Since $K_i \supseteq K(\zeta)$ contains all $p_i$-th roots of unity (as $p_i \mid n$) and $\operatorname{char}(K) = 0$, the Kummer theory correspondence applies. It states: every cyclic Galois extension of degree $p_i$ over a field containing the $p_i$-th roots of unity has the form $K_i(a_i^{1/p_i})$ for some $a_i \in K_i$. Explicitly, there exists $a_i \in K_i^{\times}$ such that
$$K_{i+1} = K_i\bigl(a_i^{1/p_i}\bigr), \qquad (a_i^{1/p_i})^{p_i} = a_i \in K_i.$$
This is precisely a radical step.
[/guided]
Concatenating all these steps, we obtain the radical tower
$$K \subset K(\zeta) \subset K_1 \subset K_2 \subset \cdots \subset K_r = L' \supseteq L.$$
The first step adjoins a root of $t^n - 1$ (a radical step with exponent $n$), and each subsequent step $K_i \subset K_{i+1}$ adjoins a $p_i$-th root of an element of $K_i$. Since $L \subseteq L' = K_r$ and $K_r$ is obtained from $K$ by a radical tower, the polynomial $f$ is solvable by radicals.
[/step]
[step: Conclusion]
Combining both directions:
$(\Rightarrow)$ If $f$ is solvable by radicals, then its splitting field $L$ embeds into a radical tower.
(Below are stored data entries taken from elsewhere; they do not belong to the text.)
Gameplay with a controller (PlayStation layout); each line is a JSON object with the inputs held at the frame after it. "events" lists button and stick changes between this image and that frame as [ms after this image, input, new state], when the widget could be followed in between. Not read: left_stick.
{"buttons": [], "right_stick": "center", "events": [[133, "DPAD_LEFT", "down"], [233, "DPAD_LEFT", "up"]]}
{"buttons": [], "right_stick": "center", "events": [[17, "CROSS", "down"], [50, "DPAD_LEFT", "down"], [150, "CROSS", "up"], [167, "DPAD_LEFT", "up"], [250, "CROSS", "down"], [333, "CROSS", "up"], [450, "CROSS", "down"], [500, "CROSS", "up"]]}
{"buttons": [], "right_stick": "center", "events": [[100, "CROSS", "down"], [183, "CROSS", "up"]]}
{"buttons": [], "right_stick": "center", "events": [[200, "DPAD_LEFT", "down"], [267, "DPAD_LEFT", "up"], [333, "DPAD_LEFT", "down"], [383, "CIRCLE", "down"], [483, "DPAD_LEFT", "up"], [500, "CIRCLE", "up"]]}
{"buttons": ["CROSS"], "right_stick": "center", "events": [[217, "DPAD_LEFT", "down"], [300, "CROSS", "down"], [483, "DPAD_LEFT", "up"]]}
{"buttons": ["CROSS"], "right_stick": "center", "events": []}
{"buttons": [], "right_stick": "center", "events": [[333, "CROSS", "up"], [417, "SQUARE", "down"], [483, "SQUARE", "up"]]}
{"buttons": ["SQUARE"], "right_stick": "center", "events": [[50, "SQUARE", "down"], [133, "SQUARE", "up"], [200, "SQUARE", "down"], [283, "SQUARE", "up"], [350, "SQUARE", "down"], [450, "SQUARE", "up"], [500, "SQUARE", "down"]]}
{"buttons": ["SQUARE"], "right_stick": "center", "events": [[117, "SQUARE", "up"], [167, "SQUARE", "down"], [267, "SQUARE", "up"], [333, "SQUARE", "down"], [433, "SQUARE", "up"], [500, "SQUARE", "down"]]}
Adjoining enough roots of unity converts each radical step into a cyclic Kummer extension. The resulting Galois group $\operatorname{Gal}(E/K)$ has a subnormal series with abelian quotients, hence is solvable. Since $\operatorname{Gal}(L/K)$ is a quotient of this solvable group, it too is solvable.
$(\Leftarrow)$ If $\operatorname{Gal}(f)$ is solvable, its subnormal series with cyclic quotients, combined with the adjunction of appropriate roots of unity, allows Kummer theory to realize each cyclic layer as a radical extension. The resulting tower is a radical extension containing the splitting field of $f$.
Therefore, for $K$ of characteristic zero and $f \in K[t]$ separable:
\begin{align*}
f \text{ is solvable by radicals} \quad\Longleftrightarrow\quad \operatorname{Gal}(f) \text{ is solvable.}
\end{align*}
$\blacksquare$
[/step]